Leading article: Public sector employees will have to pay more

Monday 21 February 2011 01:00

Public sector pensions were always going to be one of the hottest potatoes the Government had to handle, which is why they were farmed out to a review – and not just any review, but one headed by a former Labour minister, John Hutton. Now the (Conservative) chair of the Local Government Association, and a (Labour) member of the LGA executive have sent a joint warning to the Chancellor about increasing pension contributions for local government employees. They contend that a combination of staff cuts and low-paid workers deciding to opt out could make the scheme as a whole unviable, bringing a higher bill for all tax-payers as retired employees were thrown back on means-tested benefits.

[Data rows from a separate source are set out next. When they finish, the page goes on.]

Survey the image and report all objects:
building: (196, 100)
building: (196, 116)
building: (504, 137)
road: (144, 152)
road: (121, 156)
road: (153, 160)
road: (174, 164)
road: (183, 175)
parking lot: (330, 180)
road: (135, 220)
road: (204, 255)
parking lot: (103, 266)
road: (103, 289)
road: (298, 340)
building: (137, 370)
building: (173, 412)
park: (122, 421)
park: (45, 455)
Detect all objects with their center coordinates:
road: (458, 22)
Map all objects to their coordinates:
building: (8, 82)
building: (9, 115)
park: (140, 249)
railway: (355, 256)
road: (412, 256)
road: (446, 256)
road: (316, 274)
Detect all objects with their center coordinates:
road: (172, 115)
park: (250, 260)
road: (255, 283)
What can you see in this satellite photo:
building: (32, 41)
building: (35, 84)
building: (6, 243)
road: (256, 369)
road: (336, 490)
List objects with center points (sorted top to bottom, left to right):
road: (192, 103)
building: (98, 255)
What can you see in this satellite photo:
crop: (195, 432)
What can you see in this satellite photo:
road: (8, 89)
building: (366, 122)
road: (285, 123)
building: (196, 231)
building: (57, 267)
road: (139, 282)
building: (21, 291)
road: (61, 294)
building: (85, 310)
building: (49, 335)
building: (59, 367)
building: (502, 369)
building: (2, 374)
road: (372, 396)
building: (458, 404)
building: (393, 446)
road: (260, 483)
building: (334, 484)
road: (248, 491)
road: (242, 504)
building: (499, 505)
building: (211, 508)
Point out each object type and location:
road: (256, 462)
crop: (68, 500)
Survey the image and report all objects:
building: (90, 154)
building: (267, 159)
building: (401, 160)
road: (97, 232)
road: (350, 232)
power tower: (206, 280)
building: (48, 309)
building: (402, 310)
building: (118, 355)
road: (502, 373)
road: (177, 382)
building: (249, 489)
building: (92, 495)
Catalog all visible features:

Their argument can be understood, but it should not be accepted without challenge. Public sector employees have been well served by their pension scheme, which provides higher benefits for lower contributions than most private-sector schemes – especially now that most private-sector final salary schemes have closed. When public-sector workers were paid less than their private-sector counterparts, a case could be made for this; but that is no longer so either. Unless pensions are to become even more socially divisive than they currently are, public-sector employees are going to have to contribute more.

The question should be how this can be done. Trade unions insist that, because many in the public sector are relatively low-paid, their pensions are minimal. But the same applies in the private sector. It is no justification for retaining the status quo. The case has to be made that, even with higher contributions, public-sector pensions will remain excellent value and more secure than many private schemes. The Government must also ensure that – as with work and the Universal Credit – saving into a pension will always pay. This may not be easy if inflation continues to rise.

Given the very high pay of many senior local authority executives, there could also be a case for levying much higher contributions at the top, so as to moderate the rise further down. On this, if it seriously believes there is a problem, perhaps the LGA executive might invite the trade unions to make common cause.